These are some general guidelines for programming with jug.
Almost any named function can be a task.
The trade-off is between tasks that are too small (you have too many of them and the overhead of jug will overwhelm your process) or too big (and then you have too few tasks per processor.
As a rule of thumb, each task should take at least a few seconds, but you should have enough tasks that your processors are not idle.
Certain mechanisms in jug, for example, jug.mapreduce.map and jug.mapreduce.mapreduce allow the user to tweak the task breakup with a couple of parameters
In map for example, jug does, by default, issue a task for each element in the sequence. It rather issues one for each 4 elements. This expects tasks to not take that long so that grouping them gives you a better trade-off between the throughput and latency. You might quibble with the default, but the principle is sound and it is only a default: the setting is there to give you more control.
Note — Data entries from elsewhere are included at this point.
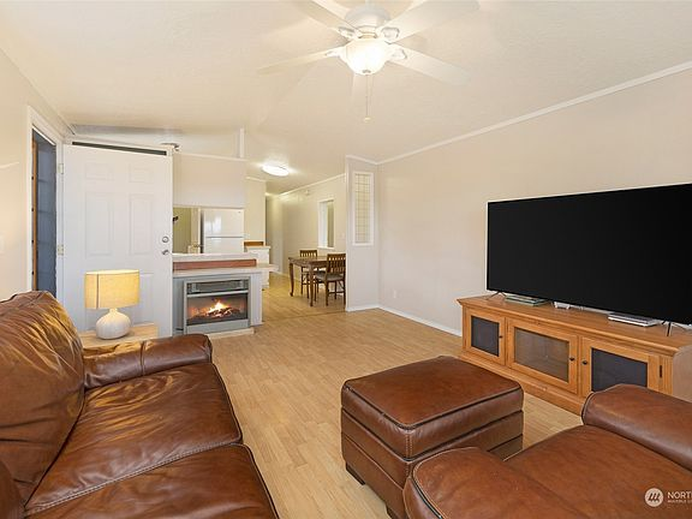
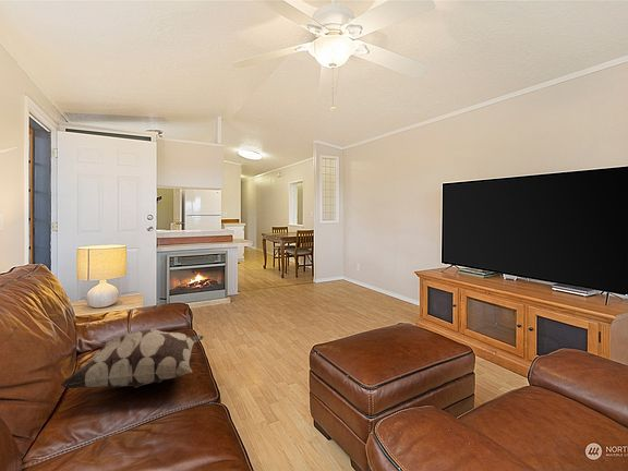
+ decorative pillow [59,328,205,389]
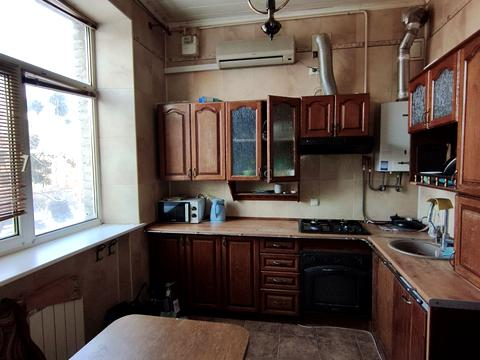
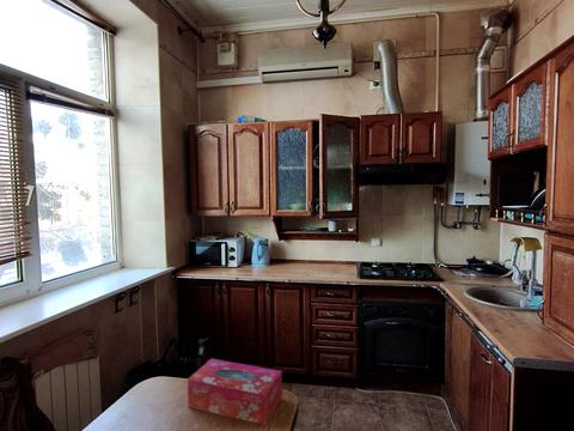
+ tissue box [187,358,283,426]
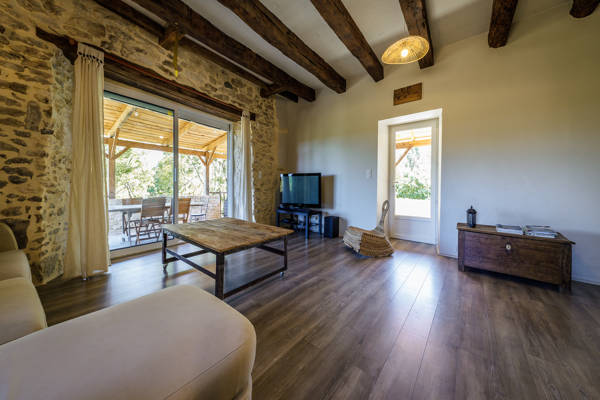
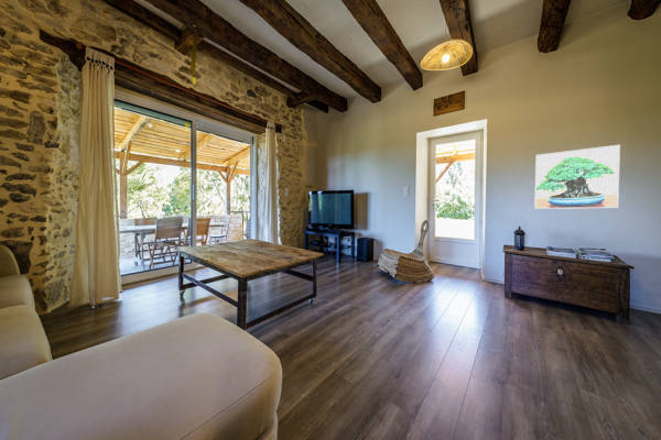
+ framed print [533,144,621,210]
In the module jug.hash, jug attempts to construct a unique identifier, called a hash, for each of your tasks. For doing that, the name of the function involved invoked in the task together with the parameters that it receives are used. This makes jug easy to use but has some drawbacks:
The solution for this is to provide a __jug_hash__ keyword argument to the Task constructor specifying an object that should be used to build the hash instead of the function arguments. Or, alternatively, to provide a __jug_hash__ method to the problematic arguments: this method should return a string to feed the hash function.